▶ _Exercise_:
Please copy exactly every line from the one that contains "left shoulder: (230, 493, 11)" to the end of the data below, with both ends included and no other lines.

▶ _Data shown_:
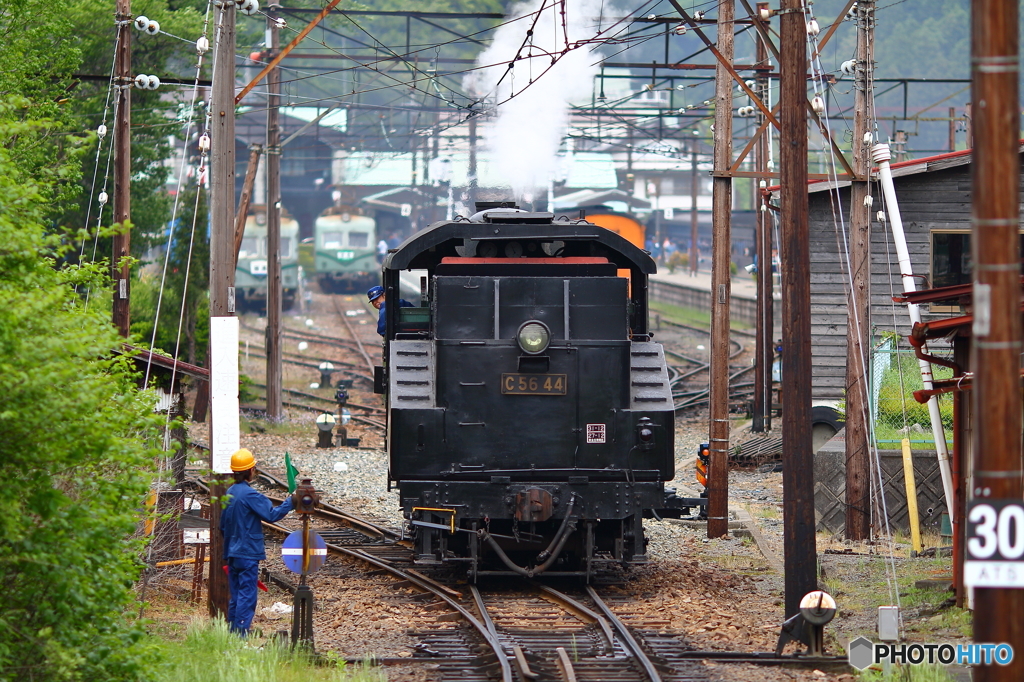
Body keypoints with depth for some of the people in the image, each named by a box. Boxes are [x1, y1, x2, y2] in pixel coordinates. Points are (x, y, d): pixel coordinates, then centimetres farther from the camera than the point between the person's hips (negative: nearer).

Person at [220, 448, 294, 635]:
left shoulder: (230, 493, 11)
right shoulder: (249, 495, -15)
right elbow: (271, 515, -18)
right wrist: (291, 502, -7)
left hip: (232, 554, 8)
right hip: (248, 554, -8)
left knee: (235, 597, 13)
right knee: (247, 596, -7)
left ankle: (232, 633, 15)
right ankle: (241, 633, -10)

▶ _Task result_:
left shoulder: (230, 493, 11)
right shoulder: (249, 495, -15)
right elbow: (271, 515, -18)
right wrist: (291, 502, -7)
left hip: (232, 554, 8)
right hip: (248, 554, -8)
left knee: (235, 597, 13)
right knee: (247, 596, -7)
left ankle: (232, 633, 15)
right ankle: (241, 633, -10)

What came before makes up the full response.